Exercise: Needed from the entries below: every line that holds the word "along".

Saved data entries:
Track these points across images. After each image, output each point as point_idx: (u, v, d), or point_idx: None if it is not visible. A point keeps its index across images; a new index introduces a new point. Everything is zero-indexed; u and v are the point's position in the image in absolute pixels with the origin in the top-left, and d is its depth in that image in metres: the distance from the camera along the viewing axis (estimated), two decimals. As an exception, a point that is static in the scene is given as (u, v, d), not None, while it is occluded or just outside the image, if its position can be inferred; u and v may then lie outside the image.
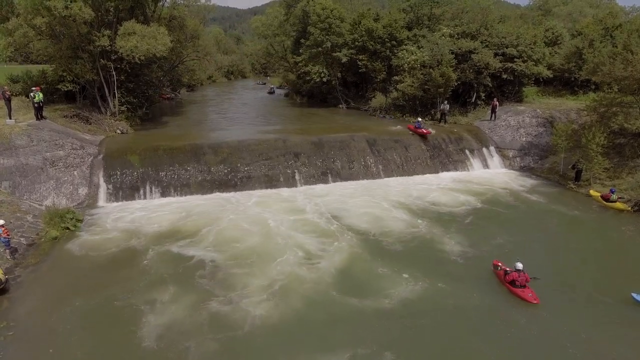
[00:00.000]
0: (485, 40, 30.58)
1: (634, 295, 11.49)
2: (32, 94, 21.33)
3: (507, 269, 12.59)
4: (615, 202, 18.52)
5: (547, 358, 9.57)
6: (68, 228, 15.64)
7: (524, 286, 11.92)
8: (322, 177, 22.04)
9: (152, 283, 12.29)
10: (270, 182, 21.14)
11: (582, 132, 21.88)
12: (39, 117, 21.49)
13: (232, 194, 20.06)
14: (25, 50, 29.57)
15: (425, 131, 25.26)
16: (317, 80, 39.40)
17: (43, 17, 21.95)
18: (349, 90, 42.61)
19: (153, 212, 17.62)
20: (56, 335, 10.10)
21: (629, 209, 18.19)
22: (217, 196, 19.72)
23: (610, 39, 31.36)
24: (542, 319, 10.93)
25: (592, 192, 20.09)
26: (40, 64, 32.53)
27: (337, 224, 16.54)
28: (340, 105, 40.44)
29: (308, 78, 41.47)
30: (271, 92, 59.70)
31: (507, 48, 30.00)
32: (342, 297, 11.65)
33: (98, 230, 15.87)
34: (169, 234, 15.56)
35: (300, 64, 43.27)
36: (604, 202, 18.89)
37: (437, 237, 15.58)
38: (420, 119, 26.64)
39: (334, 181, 22.03)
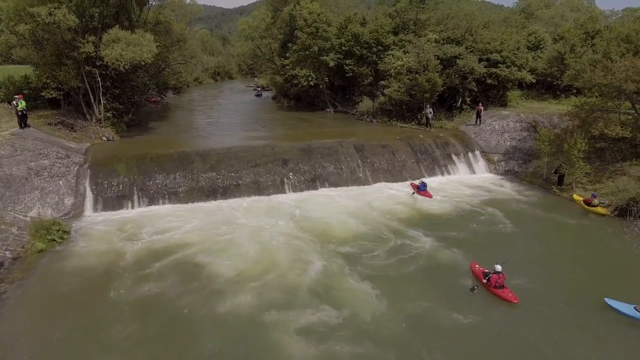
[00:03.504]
0: (470, 45, 31.04)
1: (607, 300, 11.98)
2: (14, 102, 21.03)
3: (486, 270, 13.15)
4: (596, 206, 19.03)
5: (522, 356, 10.06)
6: (54, 240, 15.43)
7: (503, 286, 12.47)
8: (311, 183, 22.15)
9: (134, 304, 11.89)
10: (259, 189, 21.14)
11: (564, 137, 22.38)
12: (23, 125, 21.18)
13: (220, 202, 20.00)
14: (7, 52, 29.04)
15: (429, 195, 20.91)
16: (305, 84, 39.48)
17: (26, 24, 21.52)
18: (337, 94, 42.77)
19: (140, 221, 17.47)
20: (44, 356, 9.96)
21: (609, 213, 18.72)
22: (206, 205, 19.63)
23: (590, 45, 32.16)
24: (519, 319, 11.45)
25: (575, 196, 20.61)
26: (22, 64, 31.87)
27: (326, 234, 16.60)
28: (328, 109, 40.62)
29: (296, 81, 41.49)
30: (258, 95, 59.60)
31: (491, 54, 30.51)
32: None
33: (85, 242, 15.66)
34: (155, 246, 15.40)
35: (287, 67, 43.25)
36: (586, 206, 19.39)
37: (424, 242, 15.80)
38: (424, 180, 22.06)
39: (323, 187, 22.16)
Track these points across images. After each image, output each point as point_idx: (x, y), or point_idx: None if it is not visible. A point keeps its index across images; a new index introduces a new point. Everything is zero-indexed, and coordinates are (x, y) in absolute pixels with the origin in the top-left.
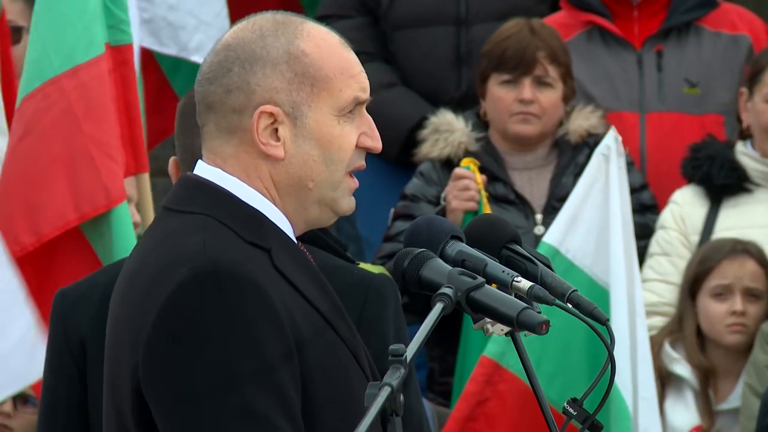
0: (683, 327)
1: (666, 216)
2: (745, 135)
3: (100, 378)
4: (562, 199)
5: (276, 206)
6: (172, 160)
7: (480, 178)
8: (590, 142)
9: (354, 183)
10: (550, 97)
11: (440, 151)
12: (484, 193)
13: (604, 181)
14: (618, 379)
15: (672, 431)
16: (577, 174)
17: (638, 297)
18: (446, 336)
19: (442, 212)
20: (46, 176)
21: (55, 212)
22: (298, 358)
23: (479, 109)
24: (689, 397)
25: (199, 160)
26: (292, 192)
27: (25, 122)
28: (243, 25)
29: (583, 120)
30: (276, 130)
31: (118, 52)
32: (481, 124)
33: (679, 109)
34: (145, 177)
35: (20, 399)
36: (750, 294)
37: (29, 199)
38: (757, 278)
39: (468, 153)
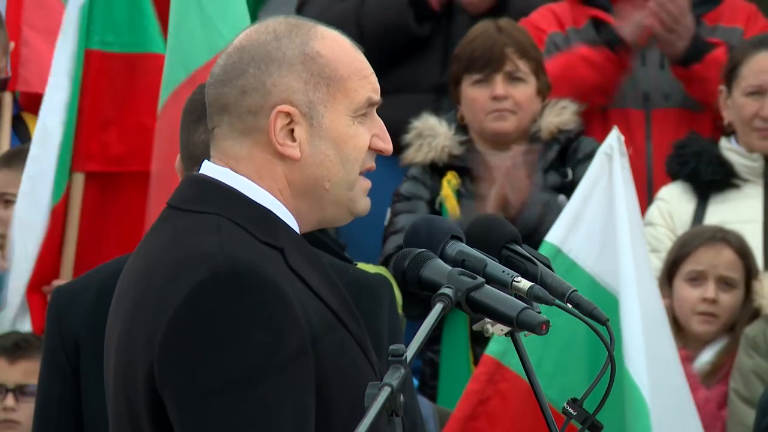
0: None
1: (653, 212)
2: (727, 132)
3: (95, 375)
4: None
5: (286, 206)
6: (178, 157)
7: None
8: (560, 139)
9: (367, 183)
10: (524, 92)
11: (425, 156)
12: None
13: (607, 180)
14: (636, 377)
15: None
16: (546, 169)
17: (657, 301)
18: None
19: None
20: None
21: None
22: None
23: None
24: None
25: (206, 161)
26: (308, 192)
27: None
28: (255, 28)
29: (554, 116)
30: (292, 130)
31: None
32: (464, 127)
33: (683, 106)
34: None
35: (20, 392)
36: (724, 282)
37: None
38: (732, 267)
39: (452, 156)
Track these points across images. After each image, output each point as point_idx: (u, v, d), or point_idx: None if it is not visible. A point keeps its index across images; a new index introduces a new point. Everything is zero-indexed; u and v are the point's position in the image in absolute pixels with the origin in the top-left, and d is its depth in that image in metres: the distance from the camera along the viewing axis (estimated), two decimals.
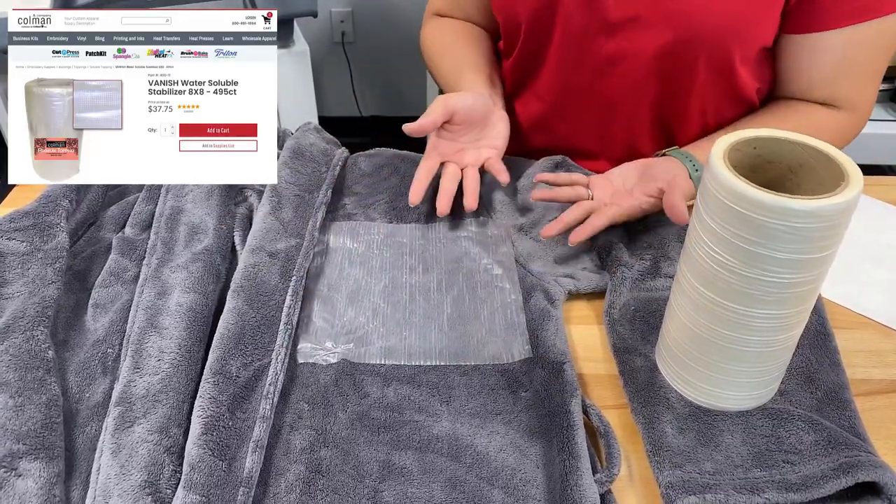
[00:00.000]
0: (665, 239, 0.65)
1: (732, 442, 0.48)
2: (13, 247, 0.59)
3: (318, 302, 0.60)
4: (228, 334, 0.52)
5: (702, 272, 0.46)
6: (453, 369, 0.54)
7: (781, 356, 0.49)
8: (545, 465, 0.47)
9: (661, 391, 0.52)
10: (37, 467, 0.45)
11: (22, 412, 0.47)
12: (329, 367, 0.54)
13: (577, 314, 0.61)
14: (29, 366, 0.50)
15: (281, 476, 0.46)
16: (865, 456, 0.45)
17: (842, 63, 0.69)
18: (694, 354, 0.49)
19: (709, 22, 0.67)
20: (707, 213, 0.44)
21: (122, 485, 0.44)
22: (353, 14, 2.16)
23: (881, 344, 0.59)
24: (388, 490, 0.46)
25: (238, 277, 0.57)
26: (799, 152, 0.46)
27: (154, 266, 0.59)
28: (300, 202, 0.67)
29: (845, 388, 0.52)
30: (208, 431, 0.46)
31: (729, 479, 0.45)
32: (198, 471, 0.44)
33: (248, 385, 0.51)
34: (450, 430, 0.49)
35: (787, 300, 0.44)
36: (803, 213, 0.40)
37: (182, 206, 0.65)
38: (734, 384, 0.49)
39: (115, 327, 0.56)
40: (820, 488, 0.44)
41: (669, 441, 0.48)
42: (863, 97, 0.73)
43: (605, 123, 0.79)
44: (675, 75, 0.72)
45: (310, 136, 0.76)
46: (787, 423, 0.49)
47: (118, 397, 0.49)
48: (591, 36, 0.72)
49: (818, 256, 0.42)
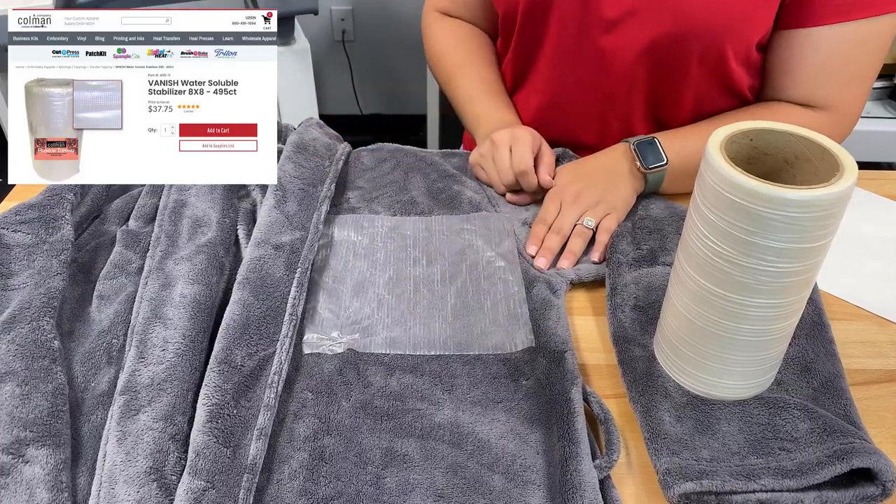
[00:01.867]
0: (664, 229, 0.66)
1: (729, 430, 0.49)
2: (19, 239, 0.60)
3: (323, 294, 0.61)
4: (234, 325, 0.53)
5: (699, 262, 0.47)
6: (456, 359, 0.55)
7: (778, 346, 0.50)
8: (545, 452, 0.48)
9: (659, 380, 0.52)
10: (44, 454, 0.45)
11: (29, 400, 0.48)
12: (333, 356, 0.55)
13: (578, 305, 0.62)
14: (35, 355, 0.51)
15: (284, 463, 0.47)
16: (860, 443, 0.46)
17: (826, 62, 0.69)
18: (691, 344, 0.50)
19: (703, 16, 0.67)
20: (704, 203, 0.45)
21: (127, 471, 0.45)
22: (353, 12, 2.16)
23: (877, 335, 0.59)
24: (390, 476, 0.47)
25: (244, 270, 0.58)
26: (795, 144, 0.47)
27: (158, 258, 0.60)
28: (304, 196, 0.68)
29: (841, 377, 0.52)
30: (213, 419, 0.47)
31: (725, 466, 0.46)
32: (203, 457, 0.45)
33: (253, 374, 0.51)
34: (451, 417, 0.50)
35: (783, 290, 0.45)
36: (799, 202, 0.41)
37: (185, 199, 0.66)
38: (731, 373, 0.50)
39: (120, 318, 0.57)
40: (815, 474, 0.44)
41: (667, 429, 0.49)
42: (845, 99, 0.72)
43: (602, 116, 0.80)
44: (669, 68, 0.73)
45: (312, 131, 0.76)
46: (783, 411, 0.50)
47: (123, 386, 0.50)
48: (586, 29, 0.73)
49: (814, 246, 0.43)
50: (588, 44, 0.74)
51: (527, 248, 0.67)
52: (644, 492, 0.48)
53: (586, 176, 0.71)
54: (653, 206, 0.70)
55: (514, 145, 0.72)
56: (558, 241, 0.66)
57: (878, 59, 0.70)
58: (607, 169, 0.71)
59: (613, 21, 0.71)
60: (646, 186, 0.71)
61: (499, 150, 0.72)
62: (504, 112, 0.81)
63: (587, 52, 0.75)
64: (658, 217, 0.68)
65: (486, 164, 0.75)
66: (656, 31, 0.70)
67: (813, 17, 0.67)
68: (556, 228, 0.67)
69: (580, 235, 0.67)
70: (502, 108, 0.81)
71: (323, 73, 2.27)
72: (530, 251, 0.66)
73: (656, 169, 0.69)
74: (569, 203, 0.69)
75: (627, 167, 0.70)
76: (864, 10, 0.65)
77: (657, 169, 0.69)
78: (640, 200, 0.71)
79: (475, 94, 0.83)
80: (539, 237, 0.67)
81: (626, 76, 0.75)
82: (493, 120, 0.79)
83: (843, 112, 0.72)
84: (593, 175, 0.71)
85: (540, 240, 0.67)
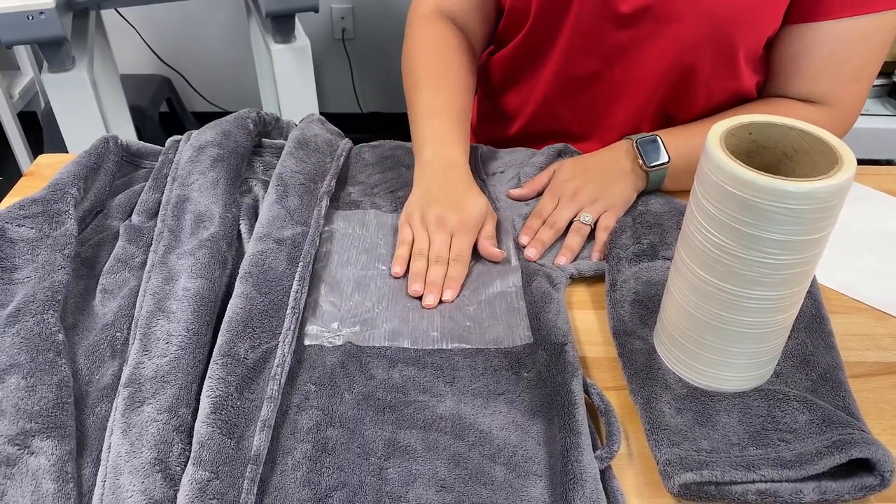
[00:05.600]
0: (664, 223, 0.66)
1: (729, 421, 0.49)
2: (23, 233, 0.60)
3: (325, 287, 0.61)
4: (237, 318, 0.54)
5: (699, 254, 0.47)
6: (457, 351, 0.55)
7: (777, 338, 0.50)
8: (546, 443, 0.49)
9: (660, 373, 0.53)
10: (49, 445, 0.46)
11: (34, 392, 0.48)
12: (335, 349, 0.55)
13: (578, 299, 0.63)
14: (40, 348, 0.51)
15: (288, 454, 0.48)
16: (859, 434, 0.46)
17: (830, 57, 0.69)
18: (691, 336, 0.51)
19: (717, 12, 0.68)
20: (704, 196, 0.46)
21: (132, 462, 0.45)
22: (353, 10, 2.17)
23: (875, 328, 0.60)
24: (392, 467, 0.47)
25: (246, 264, 0.58)
26: (794, 137, 0.47)
27: (161, 253, 0.60)
28: (305, 191, 0.68)
29: (840, 369, 0.53)
30: (217, 411, 0.47)
31: (725, 457, 0.46)
32: (207, 448, 0.45)
33: (256, 367, 0.52)
34: (453, 409, 0.51)
35: (782, 282, 0.46)
36: (798, 194, 0.41)
37: (188, 194, 0.66)
38: (731, 365, 0.50)
39: (124, 312, 0.58)
40: (814, 465, 0.45)
41: (667, 420, 0.49)
42: (847, 95, 0.72)
43: (609, 110, 0.80)
44: (681, 64, 0.73)
45: (314, 127, 0.77)
46: (782, 403, 0.50)
47: (127, 378, 0.50)
48: (602, 24, 0.73)
49: (812, 238, 0.43)
50: (602, 38, 0.74)
51: (519, 237, 0.67)
52: (644, 482, 0.48)
53: (586, 173, 0.71)
54: (653, 200, 0.71)
55: (456, 234, 0.65)
56: (551, 235, 0.67)
57: (881, 54, 0.70)
58: (608, 166, 0.71)
59: (629, 16, 0.71)
60: (647, 184, 0.71)
61: (438, 234, 0.65)
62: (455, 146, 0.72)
63: (601, 46, 0.75)
64: (658, 212, 0.69)
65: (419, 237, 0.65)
66: (670, 27, 0.70)
67: (822, 11, 0.67)
68: (551, 223, 0.68)
69: (578, 232, 0.67)
70: (454, 141, 0.72)
71: (323, 72, 2.28)
72: (522, 241, 0.67)
73: (658, 167, 0.69)
74: (566, 199, 0.69)
75: (629, 165, 0.70)
76: (870, 5, 0.66)
77: (659, 167, 0.70)
78: (639, 196, 0.71)
79: (433, 112, 0.74)
80: (532, 229, 0.68)
81: (640, 72, 0.75)
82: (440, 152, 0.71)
83: (845, 108, 0.73)
84: (593, 172, 0.71)
85: (533, 231, 0.67)
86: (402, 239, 0.66)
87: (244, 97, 2.32)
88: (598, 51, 0.75)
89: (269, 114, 0.78)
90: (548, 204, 0.69)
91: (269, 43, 1.48)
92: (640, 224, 0.67)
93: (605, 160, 0.72)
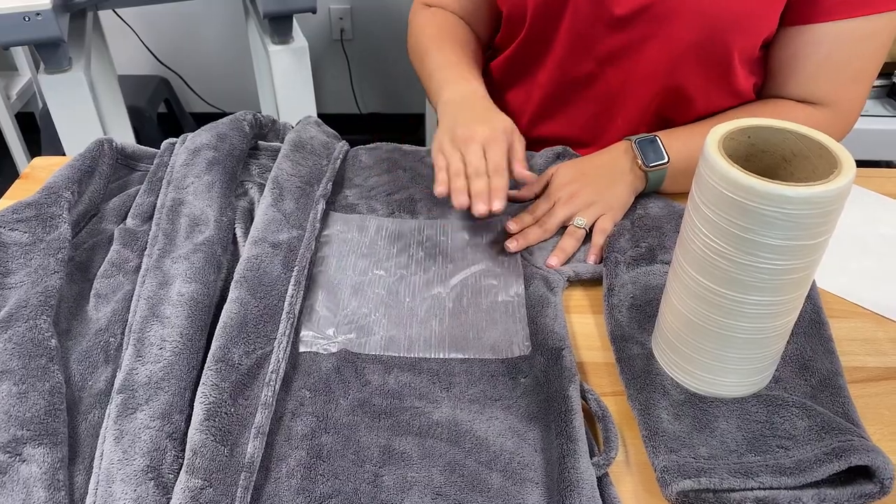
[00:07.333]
0: (662, 227, 0.66)
1: (727, 428, 0.49)
2: (16, 237, 0.60)
3: (321, 292, 0.61)
4: (231, 323, 0.53)
5: (697, 259, 0.47)
6: (454, 358, 0.55)
7: (776, 343, 0.50)
8: (543, 449, 0.48)
9: (657, 378, 0.52)
10: (40, 453, 0.45)
11: (26, 399, 0.48)
12: (330, 355, 0.55)
13: (575, 304, 0.62)
14: (32, 354, 0.51)
15: (282, 461, 0.47)
16: (858, 440, 0.46)
17: (828, 59, 0.69)
18: (689, 341, 0.50)
19: (714, 14, 0.67)
20: (702, 200, 0.45)
21: (124, 469, 0.45)
22: (351, 11, 2.16)
23: (875, 332, 0.59)
24: (388, 474, 0.47)
25: (241, 268, 0.58)
26: (792, 141, 0.46)
27: (155, 257, 0.60)
28: (301, 194, 0.67)
29: (839, 375, 0.52)
30: (210, 417, 0.47)
31: (724, 464, 0.46)
32: (200, 455, 0.45)
33: (251, 373, 0.51)
34: (450, 415, 0.50)
35: (780, 287, 0.45)
36: (797, 199, 0.41)
37: (183, 197, 0.66)
38: (729, 371, 0.50)
39: (117, 317, 0.57)
40: (813, 472, 0.44)
41: (665, 427, 0.49)
42: (846, 96, 0.72)
43: (606, 113, 0.80)
44: (678, 67, 0.72)
45: (310, 130, 0.76)
46: (781, 409, 0.50)
47: (120, 385, 0.50)
48: (597, 27, 0.73)
49: (811, 243, 0.43)
50: (597, 40, 0.74)
51: (507, 224, 0.67)
52: (642, 489, 0.48)
53: (584, 175, 0.71)
54: (651, 203, 0.70)
55: (487, 146, 0.66)
56: (538, 235, 0.67)
57: (879, 56, 0.70)
58: (607, 167, 0.71)
59: (623, 18, 0.71)
60: (647, 185, 0.71)
61: (470, 148, 0.65)
62: (470, 81, 0.75)
63: (596, 49, 0.74)
64: (657, 215, 0.68)
65: (453, 159, 0.66)
66: (665, 29, 0.70)
67: (819, 12, 0.67)
68: (542, 223, 0.68)
69: (572, 235, 0.67)
70: (468, 78, 0.75)
71: (321, 73, 2.27)
72: (509, 227, 0.67)
73: (657, 167, 0.69)
74: (562, 202, 0.68)
75: (628, 165, 0.70)
76: (868, 6, 0.65)
77: (658, 167, 0.69)
78: (638, 199, 0.71)
79: (444, 64, 0.78)
80: (522, 224, 0.68)
81: (636, 75, 0.74)
82: (457, 87, 0.74)
83: (844, 109, 0.72)
84: (591, 174, 0.71)
85: (522, 226, 0.67)
86: (439, 166, 0.66)
87: (242, 98, 2.31)
88: (594, 53, 0.75)
89: (265, 116, 0.78)
90: (543, 206, 0.69)
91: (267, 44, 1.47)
92: (639, 227, 0.67)
93: (603, 162, 0.72)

Finished task:
Track these points across images. After each image, output each point as point_idx: (u, v, d), or point_idx: None if it is not visible. A point keeps its index across images; a new index introduces a new point. Everything is zero-indexed; u and v are the point's position in the image in absolute pixels with the origin in the top-left, and d is its depth in that image in metres: the distance from the camera along the viewing axis (estimated), two decimals. As an exception, a point that is static in the scene is given as (u, v, d), not None, while it is occluded or just outside the image, if its position can be inferred; u and v may then lie outside the image.
Track these points across images. After each image, output each point as point_idx: (u, v, d), or point_idx: None if it is not visible. A point keeps its index across images; a new index introduces a new point. Everything is zero-indexed; u and v are the point's position in the image in absolute pixels with the origin in the top-left, and d is its depth in that image in metres: the distance from the camera along the viewing axis (estimated), two decimals.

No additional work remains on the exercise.